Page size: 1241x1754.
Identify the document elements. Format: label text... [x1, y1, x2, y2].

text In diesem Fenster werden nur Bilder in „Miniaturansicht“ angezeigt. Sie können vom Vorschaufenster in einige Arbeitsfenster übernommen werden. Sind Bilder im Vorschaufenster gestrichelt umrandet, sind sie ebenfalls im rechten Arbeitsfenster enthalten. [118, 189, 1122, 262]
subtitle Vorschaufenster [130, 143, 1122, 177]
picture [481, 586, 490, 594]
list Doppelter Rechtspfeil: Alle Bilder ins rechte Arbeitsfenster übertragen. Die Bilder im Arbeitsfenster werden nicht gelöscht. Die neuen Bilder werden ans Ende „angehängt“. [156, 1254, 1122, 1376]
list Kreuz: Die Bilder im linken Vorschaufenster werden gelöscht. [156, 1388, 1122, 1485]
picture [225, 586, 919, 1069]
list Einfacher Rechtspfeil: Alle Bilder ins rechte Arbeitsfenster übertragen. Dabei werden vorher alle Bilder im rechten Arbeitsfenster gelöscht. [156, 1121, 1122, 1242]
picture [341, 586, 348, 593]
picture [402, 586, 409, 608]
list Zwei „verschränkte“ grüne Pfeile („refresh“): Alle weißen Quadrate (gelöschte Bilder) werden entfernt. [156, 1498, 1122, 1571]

● **STATED GOAL**
Rewrite all of the records above, substituting "Vorschaubereich" for each occurrence of "Vorschaufenster" and leaving every other character unchanged.

● **EXERCISE RESPONSE**
Page size: 1241x1754.
Identify the document elements. Format: label text... [x1, y1, x2, y2].

text In diesem Fenster werden nur Bilder in „Miniaturansicht“ angezeigt. Sie können vom Vorschaubereich in einige Arbeitsfenster übernommen werden. Sind Bilder im Vorschaubereich gestrichelt umrandet, sind sie ebenfalls im rechten Arbeitsfenster enthalten. [118, 189, 1122, 262]
subtitle Vorschaubereich [130, 143, 1122, 177]
picture [481, 586, 490, 594]
list Doppelter Rechtspfeil: Alle Bilder ins rechte Arbeitsfenster übertragen. Die Bilder im Arbeitsfenster werden nicht gelöscht. Die neuen Bilder werden ans Ende „angehängt“. [156, 1254, 1122, 1376]
list Kreuz: Die Bilder im linken Vorschaubereich werden gelöscht. [156, 1388, 1122, 1485]
picture [225, 586, 919, 1069]
list Einfacher Rechtspfeil: Alle Bilder ins rechte Arbeitsfenster übertragen. Dabei werden vorher alle Bilder im rechten Arbeitsfenster gelöscht. [156, 1121, 1122, 1242]
picture [341, 586, 348, 593]
picture [402, 586, 409, 608]
list Zwei „verschränkte“ grüne Pfeile („refresh“): Alle weißen Quadrate (gelöschte Bilder) werden entfernt. [156, 1498, 1122, 1571]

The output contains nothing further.